Thanks Robert! They’re all pretty close, just depends what you’re in the mood for.


----------



## normanaj (Aug 9, 2020)

xray said:


> Thanks norman, it's been a hot and dry summer here in PA.



Same here in RI.My water bill is gonna be huge!


----------



## xray (Aug 10, 2020)

jcam222
 here’s the recipe....

Roasted Tomato and Red Pepper Soup

4lbs tomatoes
2 onions
3 red bell peppers
1 bulb of garlic peeled and roasted
1qt. Chicken stock (I used College Inn Chicken bone broth)
1T Smoked Paprika
1t Red chili flakes (I used Flatiron  Pepper Co. Four Pepper Blend)
2t. Salt or to taste.

Place tomatoes on a baking sheet, brush with EVOO and season with salt and pepper.

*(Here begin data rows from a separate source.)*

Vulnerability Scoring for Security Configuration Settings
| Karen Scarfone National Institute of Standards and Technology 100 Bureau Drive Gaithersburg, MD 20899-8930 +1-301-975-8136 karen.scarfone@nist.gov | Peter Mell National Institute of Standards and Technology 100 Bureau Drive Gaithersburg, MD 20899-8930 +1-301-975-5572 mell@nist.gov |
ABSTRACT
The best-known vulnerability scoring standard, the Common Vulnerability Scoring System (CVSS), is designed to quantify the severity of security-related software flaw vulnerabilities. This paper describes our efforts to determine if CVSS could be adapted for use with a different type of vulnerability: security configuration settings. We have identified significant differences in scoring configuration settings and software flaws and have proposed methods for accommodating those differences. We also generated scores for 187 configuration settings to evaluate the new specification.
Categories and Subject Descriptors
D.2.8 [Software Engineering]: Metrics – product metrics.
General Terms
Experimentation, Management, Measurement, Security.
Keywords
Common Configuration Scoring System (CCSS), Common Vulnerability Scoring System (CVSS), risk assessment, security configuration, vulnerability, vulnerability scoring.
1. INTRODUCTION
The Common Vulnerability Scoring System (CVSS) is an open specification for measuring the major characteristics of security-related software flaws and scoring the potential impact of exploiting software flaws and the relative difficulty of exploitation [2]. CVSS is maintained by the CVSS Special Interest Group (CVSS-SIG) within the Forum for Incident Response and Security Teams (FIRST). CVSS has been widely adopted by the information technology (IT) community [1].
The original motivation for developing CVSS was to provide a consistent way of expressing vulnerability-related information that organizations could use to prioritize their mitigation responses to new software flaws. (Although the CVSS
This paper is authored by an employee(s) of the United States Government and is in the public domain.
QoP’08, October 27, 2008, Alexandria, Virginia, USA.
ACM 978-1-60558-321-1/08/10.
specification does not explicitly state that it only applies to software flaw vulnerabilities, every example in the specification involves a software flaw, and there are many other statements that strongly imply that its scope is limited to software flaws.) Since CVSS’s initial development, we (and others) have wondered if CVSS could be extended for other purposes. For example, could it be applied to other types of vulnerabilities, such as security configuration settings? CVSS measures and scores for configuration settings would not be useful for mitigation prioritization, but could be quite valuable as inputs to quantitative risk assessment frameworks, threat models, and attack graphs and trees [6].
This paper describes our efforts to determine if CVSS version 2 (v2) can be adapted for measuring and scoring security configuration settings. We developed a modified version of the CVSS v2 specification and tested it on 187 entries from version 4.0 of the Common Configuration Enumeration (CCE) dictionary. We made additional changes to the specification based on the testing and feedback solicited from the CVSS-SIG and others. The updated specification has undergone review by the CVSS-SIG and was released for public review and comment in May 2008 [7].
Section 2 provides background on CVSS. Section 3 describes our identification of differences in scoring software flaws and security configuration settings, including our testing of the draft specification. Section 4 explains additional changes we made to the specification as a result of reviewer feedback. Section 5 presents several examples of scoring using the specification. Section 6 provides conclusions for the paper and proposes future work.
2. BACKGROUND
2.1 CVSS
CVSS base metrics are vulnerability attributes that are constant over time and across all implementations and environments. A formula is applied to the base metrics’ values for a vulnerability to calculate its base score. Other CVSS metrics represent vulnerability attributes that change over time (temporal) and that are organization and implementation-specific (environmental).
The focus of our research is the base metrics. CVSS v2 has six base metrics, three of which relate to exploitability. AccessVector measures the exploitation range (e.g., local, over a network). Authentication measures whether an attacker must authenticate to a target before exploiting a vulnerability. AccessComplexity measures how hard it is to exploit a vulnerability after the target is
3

Place tomatoes and peeled garlic wrapped in foil with EVOO, salt and pepper in a 400F oven for 30 minutes.





Meanwhile, char onions and bell pepper on the grill. Once pepper is done, place in a lidded container or bag to remove the skins.






Once tomatoes and garlic are done, transfer them and accumulated juices to a soup pot. Add stock/broth and remaining ingredients. Simmer on low, covered for 30 minutes.

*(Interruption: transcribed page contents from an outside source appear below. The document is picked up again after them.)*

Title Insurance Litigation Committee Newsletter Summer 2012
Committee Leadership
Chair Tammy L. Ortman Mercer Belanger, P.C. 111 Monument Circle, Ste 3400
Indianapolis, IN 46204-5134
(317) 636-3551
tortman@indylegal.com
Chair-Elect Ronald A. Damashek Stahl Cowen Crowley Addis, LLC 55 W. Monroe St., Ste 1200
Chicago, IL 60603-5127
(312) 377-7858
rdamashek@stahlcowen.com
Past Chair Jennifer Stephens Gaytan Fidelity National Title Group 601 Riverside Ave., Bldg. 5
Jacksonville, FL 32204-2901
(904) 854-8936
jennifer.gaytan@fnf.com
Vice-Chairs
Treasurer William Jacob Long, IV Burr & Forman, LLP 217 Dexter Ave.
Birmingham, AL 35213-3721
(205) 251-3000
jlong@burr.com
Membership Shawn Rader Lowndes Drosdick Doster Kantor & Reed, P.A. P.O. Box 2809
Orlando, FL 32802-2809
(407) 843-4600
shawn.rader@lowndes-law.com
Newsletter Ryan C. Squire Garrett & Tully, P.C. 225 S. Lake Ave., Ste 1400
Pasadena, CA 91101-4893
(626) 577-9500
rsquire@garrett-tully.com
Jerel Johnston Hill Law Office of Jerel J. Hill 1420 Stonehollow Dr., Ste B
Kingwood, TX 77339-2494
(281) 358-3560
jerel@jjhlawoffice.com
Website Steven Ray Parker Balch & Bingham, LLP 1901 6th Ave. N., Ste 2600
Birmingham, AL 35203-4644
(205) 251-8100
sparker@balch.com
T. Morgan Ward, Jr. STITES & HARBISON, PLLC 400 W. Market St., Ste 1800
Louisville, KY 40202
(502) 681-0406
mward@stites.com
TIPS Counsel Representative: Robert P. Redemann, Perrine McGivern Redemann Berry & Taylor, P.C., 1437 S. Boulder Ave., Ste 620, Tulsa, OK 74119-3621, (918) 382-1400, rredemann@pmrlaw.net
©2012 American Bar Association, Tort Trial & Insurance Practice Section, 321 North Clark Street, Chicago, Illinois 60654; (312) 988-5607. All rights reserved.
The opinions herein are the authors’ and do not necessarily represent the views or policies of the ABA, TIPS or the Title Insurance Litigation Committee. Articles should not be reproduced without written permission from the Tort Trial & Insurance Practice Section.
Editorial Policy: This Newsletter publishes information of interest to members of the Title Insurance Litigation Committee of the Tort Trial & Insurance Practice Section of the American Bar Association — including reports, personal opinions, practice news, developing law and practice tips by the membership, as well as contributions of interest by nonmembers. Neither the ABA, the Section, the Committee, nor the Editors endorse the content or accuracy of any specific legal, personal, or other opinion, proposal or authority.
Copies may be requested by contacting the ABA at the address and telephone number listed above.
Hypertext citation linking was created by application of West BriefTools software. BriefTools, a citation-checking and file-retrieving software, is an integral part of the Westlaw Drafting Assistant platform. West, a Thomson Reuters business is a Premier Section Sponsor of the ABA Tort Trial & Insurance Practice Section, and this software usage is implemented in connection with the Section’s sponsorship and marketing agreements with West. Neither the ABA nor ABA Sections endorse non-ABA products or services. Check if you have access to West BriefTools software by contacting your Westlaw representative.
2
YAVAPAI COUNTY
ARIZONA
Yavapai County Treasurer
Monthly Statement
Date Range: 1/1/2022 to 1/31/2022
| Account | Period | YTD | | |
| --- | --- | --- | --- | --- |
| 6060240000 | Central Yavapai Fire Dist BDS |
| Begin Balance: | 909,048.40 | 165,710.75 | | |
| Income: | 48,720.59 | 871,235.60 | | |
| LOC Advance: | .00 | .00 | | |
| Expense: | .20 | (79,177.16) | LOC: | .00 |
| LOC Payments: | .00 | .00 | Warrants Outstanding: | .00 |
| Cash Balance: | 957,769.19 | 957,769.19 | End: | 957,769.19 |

Blend in batches or use an immersion blender until smooth. 






Season to taste. If eating right away you could add cream, sour cream, crema or milk if desired. Since I was freezing this for the winter, I didn’t add anything else to it in case the milk curdles while reheating.

Soup was portioned and frozen in tupperware containers and then vacuum sealed. Shown are only two containers. This made 3. I gave one way plus I ate a small bowl or two for quality control.


----------